2°) de mettre à la charge de l'Etat la somme de 10 000 euros au titre de l'article L. 761-1 du code de justice administrative ;

3°) de condamner l'Etat aux éventuels dépens.

2° Sous le n° 457566, par une requête et un mémoire en réplique, enregistrés les 15 octobre 2021 et 28 octobre 2022 au secrétariat du contentieux du Conseil d'Etat, l'Association française du gaz demande au Conseil d'Etat :

1°) d'annuler pour excès de pouvoir l'arrêté du 4 août 2021 relatif aux exigences de performance énergétique et environnementale des constructions de bâtiments en France métropolitaine et portant approbation de la méthode de calcul prévue à l'article R. 172-6 du code de la construction et de l'habitation, en tant qu'il fixe la valeur du coefficient de conversion de l'énergie finale en énergie primaire de l'électricité à 2,3 et la valeur du facteur d'émission de l'électricité de chauffage à 79 gCO2/kWh ;

2°) de mettre à la charge de l'Etat la somme de 5 000 euros au titre de l'article L. 761-1 du code de justice administrative.

....................................................................................

#### Consignes:
1/ Traduisez en anglais cette phrase de l'extrait cité : « Sous le n° 457566, par une requête et un mémoire en réplique, enregistrés les 15 octobre 2021 et 28 octobre 2022 au secrétariat du contentieux du Conseil d'Etat, l'Association française du gaz demande au Conseil d'Etat : »
2/ Poursuivez l'extrait cité, consacré au recours contre l'arrêté du 4 août 2021, à la suite de sa dernière ligne.

#### Données:
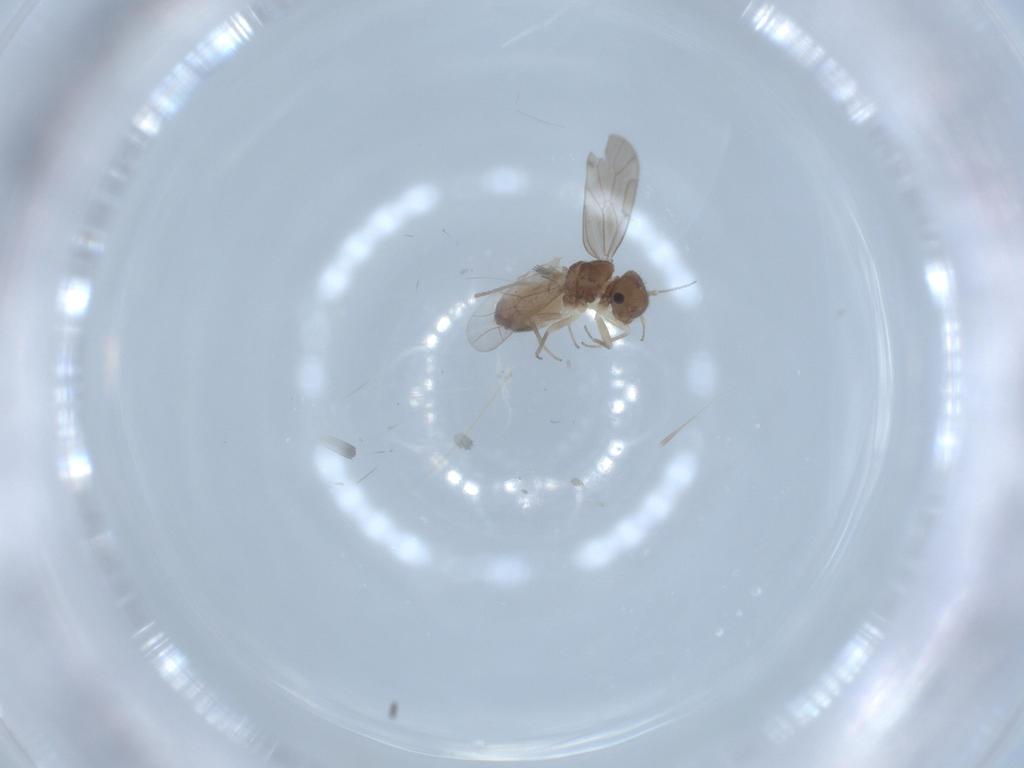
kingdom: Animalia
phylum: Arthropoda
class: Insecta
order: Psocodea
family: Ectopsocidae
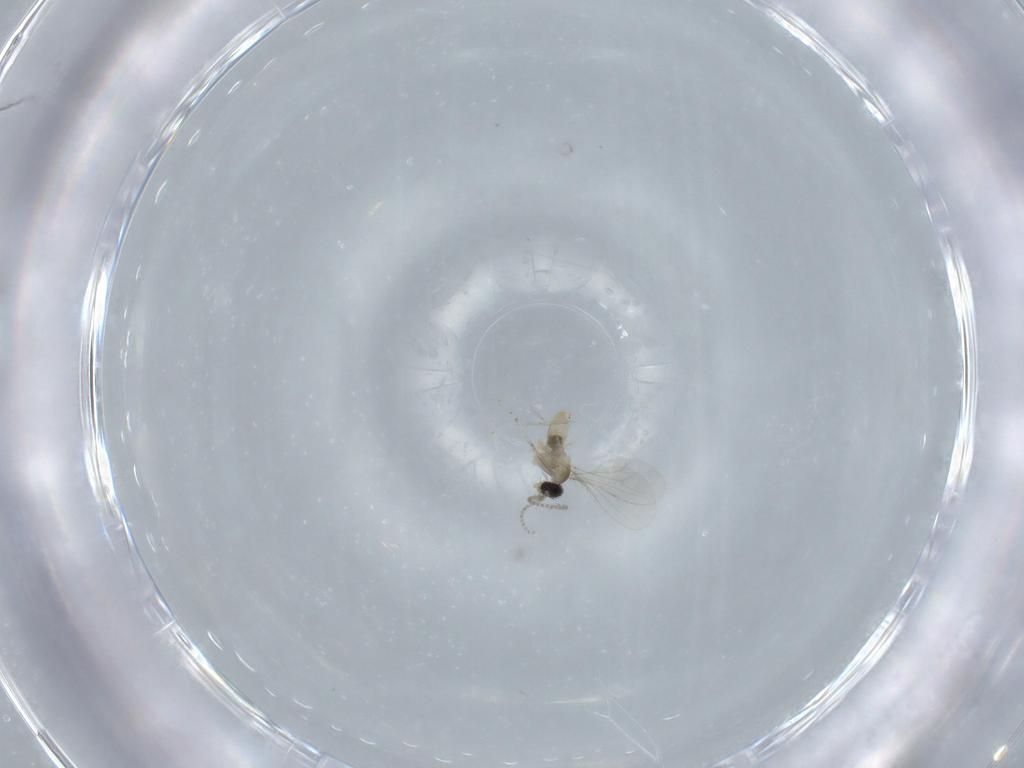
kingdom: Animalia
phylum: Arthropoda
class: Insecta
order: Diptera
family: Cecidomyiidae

---

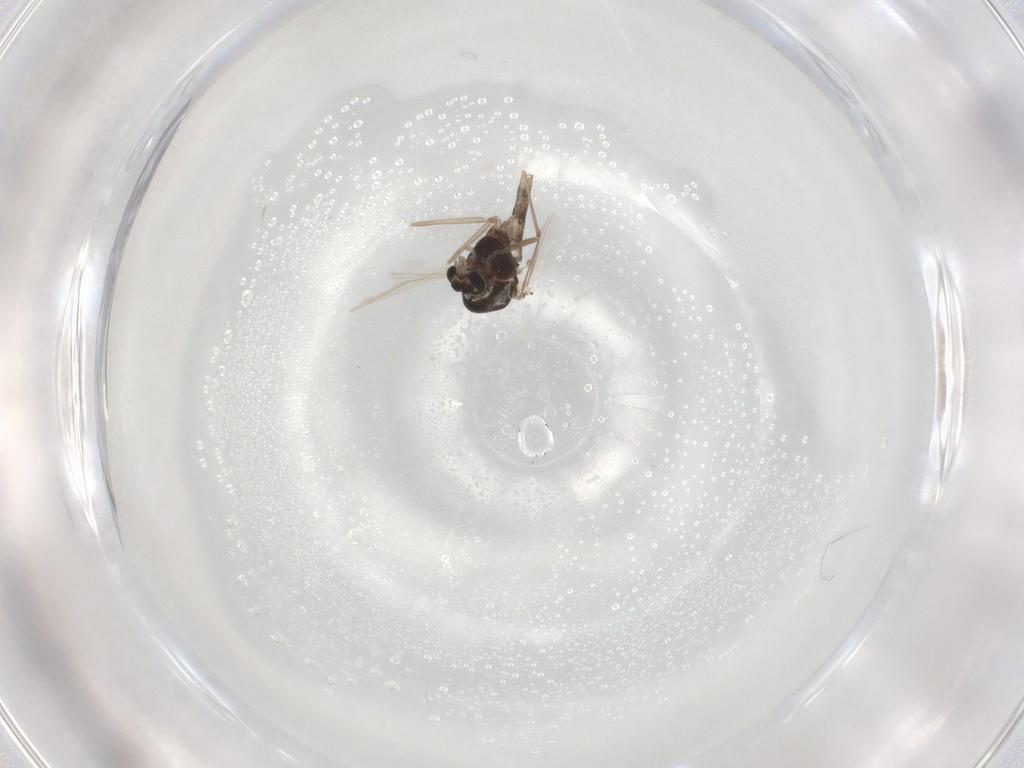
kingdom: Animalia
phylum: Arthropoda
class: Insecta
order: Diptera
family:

#### Réponses:
1/ Under No. 457566, by a petition and a reply brief, registered on October 15, 2021 and October 28, 2022 with the litigation secretariat of the Conseil d'Etat, the Association française du gaz asks the Conseil d'Etat:

2/
Vu les autres pièces des dossiers ;

Vu :

- la directive 2010/31/UE du Parlement européen et du Conseil du 19 mai 2010 ;

- la directive 2012/27/UE du Parlement européen et du Conseil du 25 octobre 2012 ;

- le règlement (UE) 2018/1999 du parlement européen et du Conseil du 11 décembre 2018 ;

- le code de la construction et de l'habitation ;

- le code de l'énergie ;

- le code de l'urbanisme;

- le décret n° 2005-850 du 27 juillet 2005 ;

- le décret n° 2020-456 du 21 avril 2020 ;

- le décret n° 2021-1004 du 29 juillet 2021 ;

- le code de justice administrative ;

Après avoir entendu en séance publique :

- le rapport de M. Cédric Fraisseix, maître des requêtes en service extraordinaire,

- les conclusions de M. Stéphane Hoynck, rapporteur public ;

La parole ayant été donnée, après les conclusions, à la SCP Foussard, Froger, avocat de l'Association française du gaz ;

Considérant ce qui suit :

1. En premier lieu, aux termes de l'article L. 141-1 du code de l'énergie : " La programmation pluriannuelle de l'énergie, fixée par décret, définit les modalités d'action des pouvoirs publics pour la gestion de l'ensemble des formes d'énergie sur le territoire métropolitain continental, afin d'atteindre les objectifs définis aux articles L. 100-1, L. 100-2 et L. 100-4 du présent code ainsi que par la loi prévue à l'article L. 100-1 A. Elle est compatible avec les objectifs de réduction des émissions de gaz à effet de serre fixés dans le budget carbone mentionné à l'article L. 222-1 A du code de l'environnement, ainsi qu'avec la stratégie bas-carbone mentionnée à l'article L. 222-1 B du même code (...) ". L'article L. 141-2 du code de l'énergie prévoit également que la programmation pluriannuelle de l'énergie contient un volet relatif à l'amélioration de l'efficacité énergétique et à la baisse de la consommation d'énergie primaire, en particulier fossile. Ce volet peut identifier des usages pour lesquels la substitution d'une énergie à une autre est une priorité et indique des priorités de baisse de la consommation d'énergie fossile par type d'énergie en fonction du facteur d'émission de gaz à effet de serre de chacune. En application des articles L. 141-3 et L. 141-4 du même code, qui prévoient qu'elle couvre deux périodes successives de cinq ans, le Premier ministre a, par un décret n° 2020-456 du 21 avril 2020, fixé la programmation pluriannuelle de l'énergie pour la période 2019-2028.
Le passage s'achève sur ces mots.